6,5 milhões para pesquisa sobre intervenções digitais para proteger a saúde mental de cidadãos vulneráveis na Europa
A professora associada Annet Kleiboer (Psicologia Clínica) e colegas da Vrije Universiteit Amsterdam (VU Amsterdam) receberam uma bolsa do programa Horizonte Europa da UE para estudar os efeitos de um sistema digital de apoio à autogestão, visando melhorar a resiliência e conectar cidadãos europeus vulneráveis em tempos de mudança. O projeto, intitulado "RECONNECTED", implementará esse novo modelo de assistência comunitária em comunidades locais vulneráveis de nove países europeus.
Desafios sociais e uma população em transformação
A Europa está em transição devido à mudança populacional resultante dos fluxos migratórios, da urbanização e do envelhecimento, bem como a diversos desafios sociais globais, como a digitalização, as alterações climáticas e a guerra na Ucrânia, que ameaçam a sensação de segurança e bem-estar dos cidadãos europeus.
Essas mudanças trazem novas oportunidades, como flexibilidade no trabalho e no aprendizado, mas também desafios cognitivos e emocionais, incluindo sobrecarga de informações e conexões relacionadas à vida urbana e à digitalização, preocupação com o futuro em relação às consequências das mudanças climáticas e problemas de identidade provocados, por exemplo, pelo uso das redes sociais ou pela migração.
Kleiboer: “Diversos grupos de cidadãos têm dificuldades em se adaptar a essas mudanças, o que os coloca em risco de desenvolver problemas de saúde mental. Pesquisas sugerem que a saúde mental de vários cidadãos marginalizados e vulneráveis na Europa, como pessoas de baixa condição socioeconômica, imigrantes, jovens e idosos, são os mais afetados por esses acontecimentos.”
Uma perspectiva de sistemas complexos
O projeto RECONNECTED reconhece que esses desenvolvimentos afetam os cidadãos europeus de maneiras diferentes, dependendo da fase da vida, das características pessoais e das circunstâncias sociais e ambientais em que se encontram. A saúde mental dos jovens, por exemplo, é mais afetada pelo uso das redes sociais e pela conectividade constante. A localização geográfica pode ser importante em relação às ameaças das mudanças climáticas, enquanto a guerra na Ucrânia provavelmente afeta mais os países vizinhos, causando um aumento da ameaça de violência e da chegada de refugiados.
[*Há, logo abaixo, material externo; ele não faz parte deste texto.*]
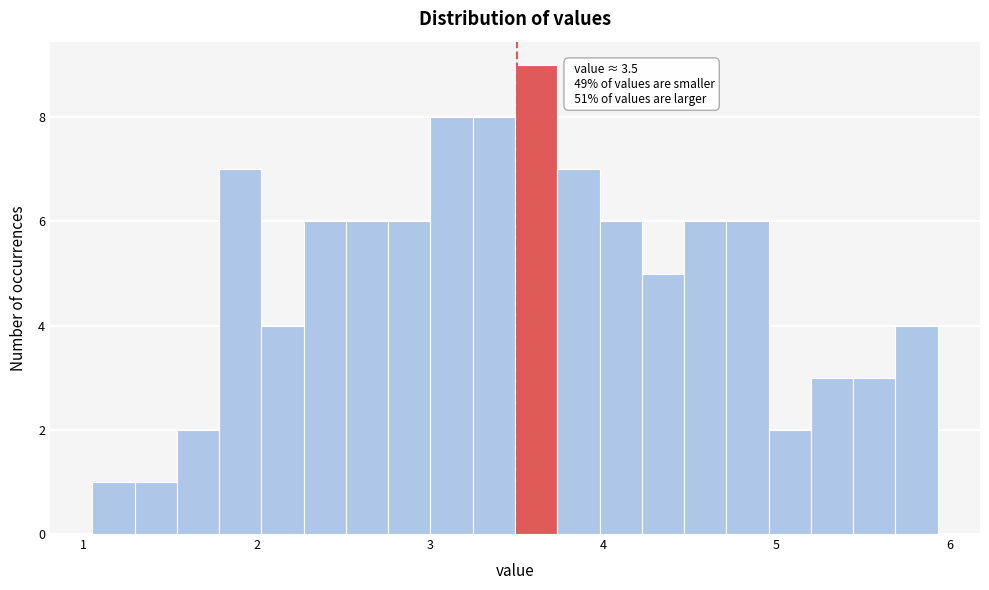

Around what value on the x-axis is the tallest bar? Give the approximate position of its centre, as read against the axis.

3.6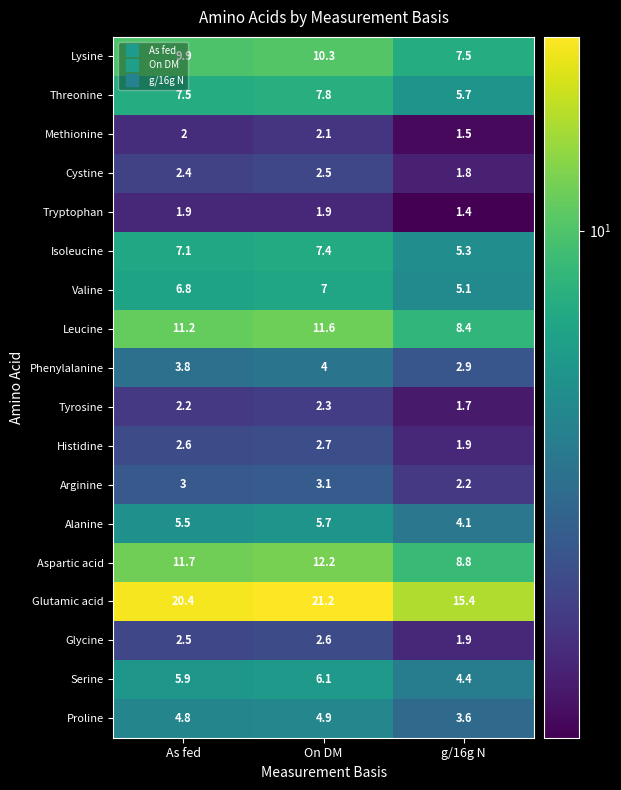

How many categories are shown in the chart?

3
Kleiboer: “Um dos primeiros objetivos do projeto é estudar como diferentes características sociais, ambientais, ambientais e individuais interagem e impactam a saúde mental dos cidadãos europeus, adotando uma perspectiva de sistema complexo. Isso resultará em informações práticas para a tomada de decisões políticas.”
Soluções digitais para ajudar as comunidades locais
As soluções digitais para cuidados de saúde mental têm um grande potencial e são adequadas para ações preventivas e para o empoderamento dos cidadãos na comunidade, tornando os cuidados e a prevenção em saúde mental acessíveis, seguros e com preços justos. A maioria dos cidadãos europeus com idades entre 16 e 74 anos tem acesso à internet (92% em 2021) e o uso de dispositivos móveis para acessar a internet está aumentando (previsto para 89% em 2028).
No projeto RECONNECTED, o sistema de apoio digital será desenvolvido com as partes interessadas para garantir que as necessidades locais dos usuários na comunidade sejam atendidas e será avaliado em nove países europeus, tendo como público-alvo cidadãos vulneráveis (jovens, população migrante, pessoas de baixa condição socioeconômica e idosos).
Kleiboer: “Este sistema de apoio digital incluirá ferramentas de intervenção baseadas na web e em dispositivos móveis e foi especificamente concebido para evitar a estigmatização e otimizar o empoderamento. Visa simultaneamente a literacia em saúde mental, a resiliência psicológica e a participação social para maximizar os benefícios para a saúde, com o objetivo final de ter cidadãos europeus que se sintam menos estigmatizados e marginalizados, que sejam competentes na gestão da sua própria saúde mental em tempos de mudança e que previnam problemas de saúde mental.”
Parceiros
Um consórcio de 11 parceiros europeus reunirá conhecimentos de psicologia clínica e do desenvolvimento, psiquiatria ambiental e social e ciência de dados. Na VU, o departamento de Psicologia Clínica (Annet Kleiboer e Heleen Riper) e o departamento de Ciência da Computação (Mark Hoogendoorn) estão envolvidos. Outro parceiro holandês é o Centro de Saúde Mental Urbana, sediado no Centro Médico de Amsterdã - Universidade de Amsterdã (Claudi Bockting, Reinout Wiers).